Both the N & 7 Lines ended there. He had these heavy gloves wrapped in heavy tape so he would not burn his hands on the pull ropes. He was there for many years Maybe all day or perhaps just the AM and PM peak periods. I am not sure but he might have had a disability because LARY/ LATL were good about keeping disabled operators in some kind of job. They were used as Flag Men in the little houses at railroad crossings. Also rear door loaders on Street Cars and Buses. They had a Key that opened the back doors and a small hand pulled register hanging around their necks.

When you look at his picture you can see his head held high. He was proud of his humble job. He was a big strong guy but being on your feet rain or shine hot or cold was not easy. I bet he never complained to management or filed a law suit. Day in day out he did his job well. Helping all the other operators make a quick turn around at the Terminal. Probably no one would even take a job like that today.

The pictures taken at Division 4 Georgia Street Car House are interesting because the Convention Center sits on that site today. There used to be a little shop building, a Electric Substation and an Office building called Sentious. The Division train room was on the lower floor. The top floor was occupied by the Schedule Division, and Transportation Dept. M. Edwin Wright was Supt. of Operations and George Goehler was Supt. of Schedules. Both highly feared Transit Gods. At sixteen I never had to fear them lol. Then twenty years later when I went to work for RTD George Goehler had risen to General Manager. I then joined the others who stayed out of his way. lol Funny years later some of the guys started a rumor that I was the
nephew of George Goehler and that was how I got into the Schedule Dept. I got a good laugh but I am not sure I ever convinced them that I was not.

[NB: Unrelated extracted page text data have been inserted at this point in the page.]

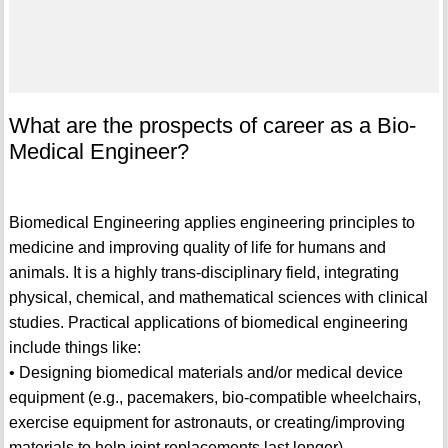
What are the prospects of career as a Bio-
Medical Engineer?
Biomedical Engineering applies engineering principles to
medicine and improving quality of life for humans and
animals. It is a highly trans-disciplinary field, integrating
physical, chemical, and mathematical sciences with clinical
studies. Practical applications of biomedical engineering
include things like:
• Designing biomedical materials and/or medical device
equipment (e.g., pacemakers, bio-compatible wheelchairs,
exercise equipment for astronauts, or creating/improving
materials to help joint replacements last longer).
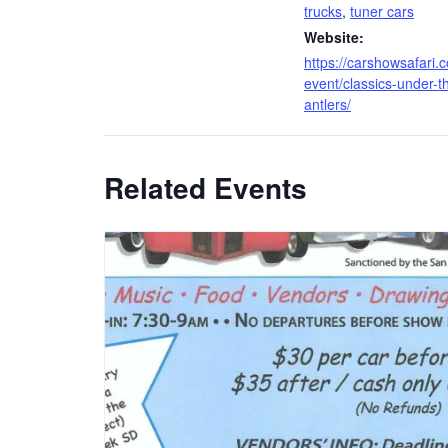
trucks
,
tuner cars
Website:
https://carshowsafari.
event/classics-under-t
antlers/
Related Events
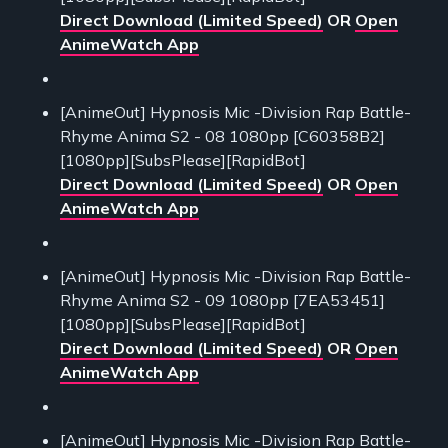
Direct Download (Limited Speed)
OR
Open
AnimeWatch App
[AnimeOut] Hypnosis Mic -Division Rap Battle-
Rhyme Anima S2 - 08 1080pp [C60358B2]
[1080pp][SubsPlease][RapidBot]
Direct Download (Limited Speed)
OR
Open
AnimeWatch App
[AnimeOut] Hypnosis Mic -Division Rap Battle-
Rhyme Anima S2 - 09 1080pp [7EA53451]
[1080pp][SubsPlease][RapidBot]
Direct Download (Limited Speed)
OR
Open
AnimeWatch App
[AnimeOut] Hypnosis Mic -Division Rap Battle-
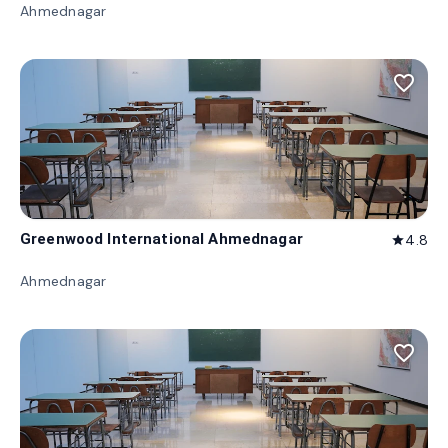
Ahmednagar
favorite_border
Greenwood International Ahmednagar
4.8
star
Ahmednagar
favorite_border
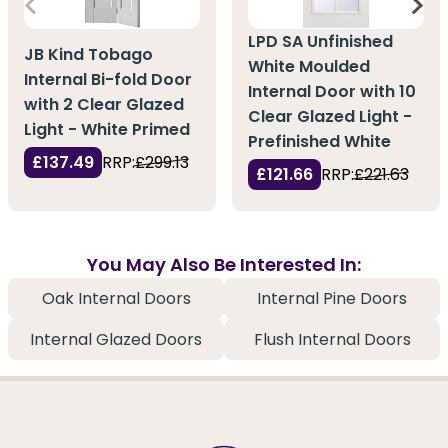
LPD SA Unfinished
JB Kind Tobago
White Moulded
Internal Bi-fold Door
Internal Door with 10
with 2 Clear Glazed
Clear Glazed Light -
Light - White Primed
Prefinished White
£137.49
RRP:
£299.13
£121.66
RRP:
£221.63
You May Also Be Interested In:
Oak Internal Doors
Internal Pine Doors
Internal Glazed Doors
Flush Internal Doors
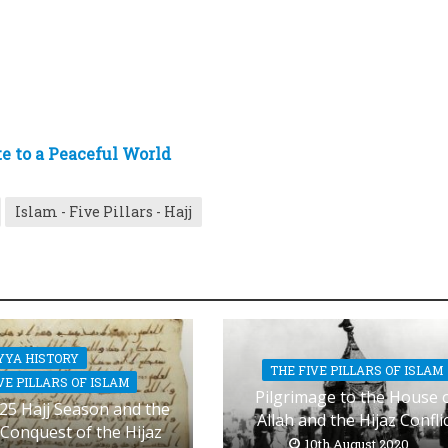
te to a Peaceful World
Islam - Five Pillars - Hajj
YYA HISTORY
THE FIVE PILLARS OF ISLAM
VE PILLARS OF ISLAM
Pilgrimage to the House 
25 Hajj Season and the
Allah and the Hijaz Confli
 Conquest of the Hijaz
10th August 2020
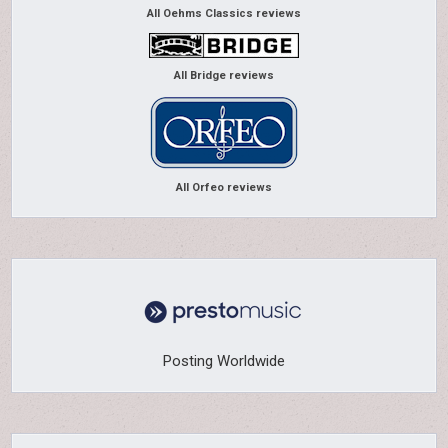
All Oehms Classics reviews
All Bridge reviews
All Orfeo reviews
Posting Worldwide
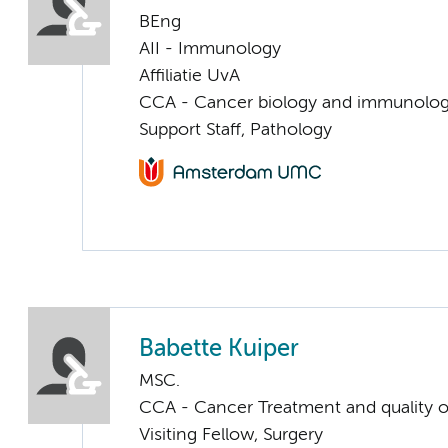
BEng
AII - Immunology
Affiliatie UvA
CCA - Cancer biology and immunolo
Support Staff, Pathology
Babette Kuiper
MSC.
CCA - Cancer Treatment and quality of
Visiting Fellow, Surgery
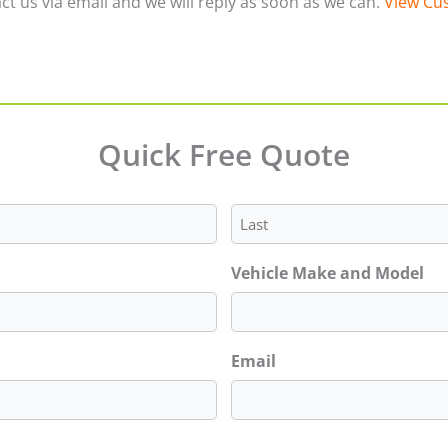
ct us via email and we will reply as soon as we can.
View Cus
Quick Free Quote
Last
Vehicle Make and Model
Email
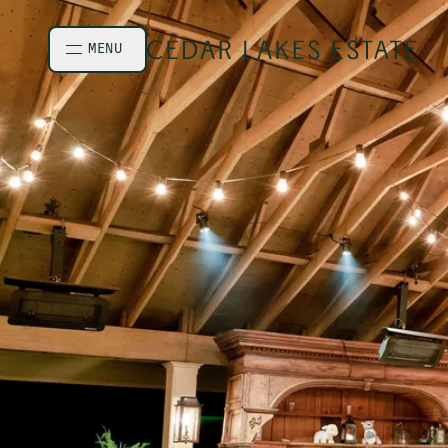
Skip to main content
MENU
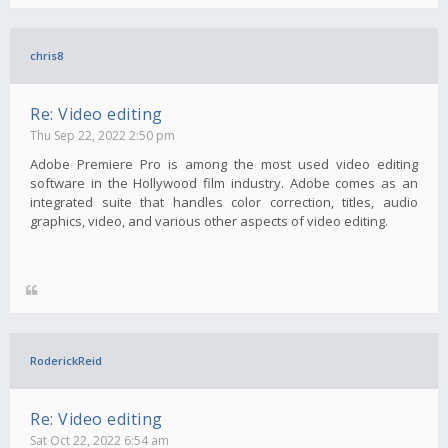
chris8
Re: Video editing
Thu Sep 22, 2022 2:50 pm
Adobe Premiere Pro is among the most used video editing
software in the Hollywood film industry. Adobe comes as an
integrated suite that handles color correction, titles, audio
graphics, video, and various other aspects of video editing.
RoderickReid
Re: Video editing
Sat Oct 22, 2022 6:54 am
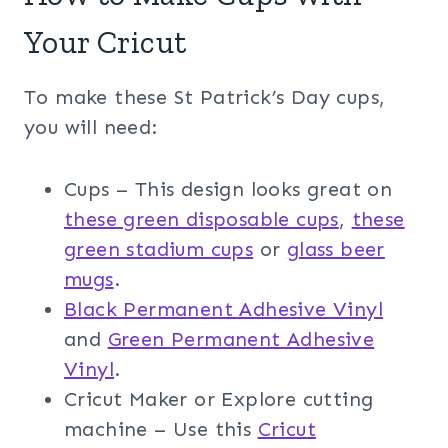
Your Cricut
To make these St Patrick’s Day cups,
you will need:
Cups – This design looks great on
these green disposable cups
,
these
green stadium cups
or
glass beer
mugs
.
Black Permanent Adhesive Vinyl
and
Green Permanent Adhesive
Vinyl
.
Cricut Maker or Explore cutting
machine – Use this
Cricut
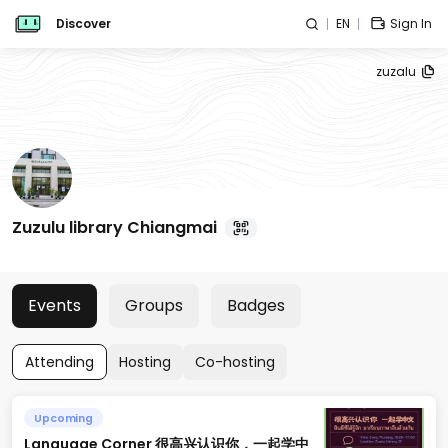
Discover
EN
Sign In
zuzalu
Zuzulu library Chiangmai
Events
Groups
Badges
Attending
Hosting
Co-hosting
Upcoming
Language Corner 很高兴认识你，一起学中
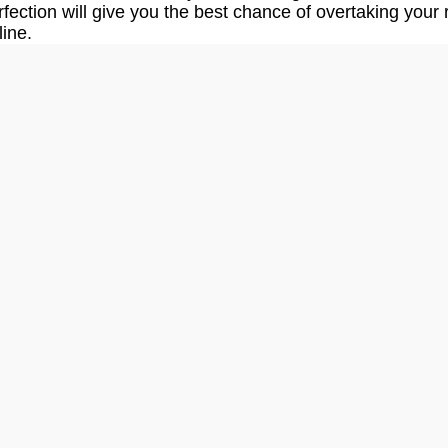
fection will give you the best chance of overtaking your r
line.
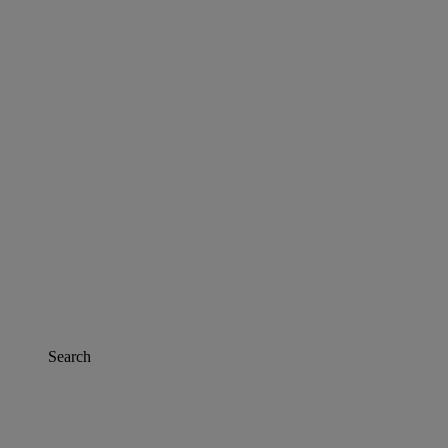
Search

I also met Jim Madigan who was Superintendent of Division 4. He was in charge of several hundred motorman and conductors. He always had a few minutes to talk to me when I made the rounds. He later gave me his RR Brass button collection. Uniform buttons from Street Car companies all over the U.S. He grew up in Brooklyn and asked me how the Dodgers baseball team got its name. I did not know but he said they were originally called the Trolley Dodgers. lol He was always thankful that LATL gave his son a job as a Flagman. He was disabled and was wheelchair bound. He flagged the crossing of Vermont Ave cars crossing the Santa Monica Air line at Exposition.

I will never forget the strong character Jim Madigan had. He said no matter how a worker would screw up he always tried to salvage the person and keep them working if possible. Most of the operators had sat in his office talking to him about problems that would arise. He talked about their tragedys, deaths in the family, accidents, divorces etc. Having started out as a Motorman he knew how hard this job was. My life was better for having known these men.

Alan Weeks
May 25, 2012

One Response

  1. Bob Davis

    May 29, 2012

    Thanks for the story. It takes men and women to make the machines that we find so fascinating come to life. Last time I saw a worker who might be called a “trolley puller” was in Chicago, where they had a man stationed at South Blvd. on the Evanston Line, where the “L” cars changed from third rail to overhead wire. During off-peak hours, the operator would pull or raise the pole, but at busy times the man at the station would do this.
    Probably the nastiest mode change job was the “plow man” in Washington DC, who would remove or attach the “plow” current collector for the conduit system used within the district. They would be stationed in the plow pits at the District boundaries–someone had to do this, rain or shine, sleet or snow.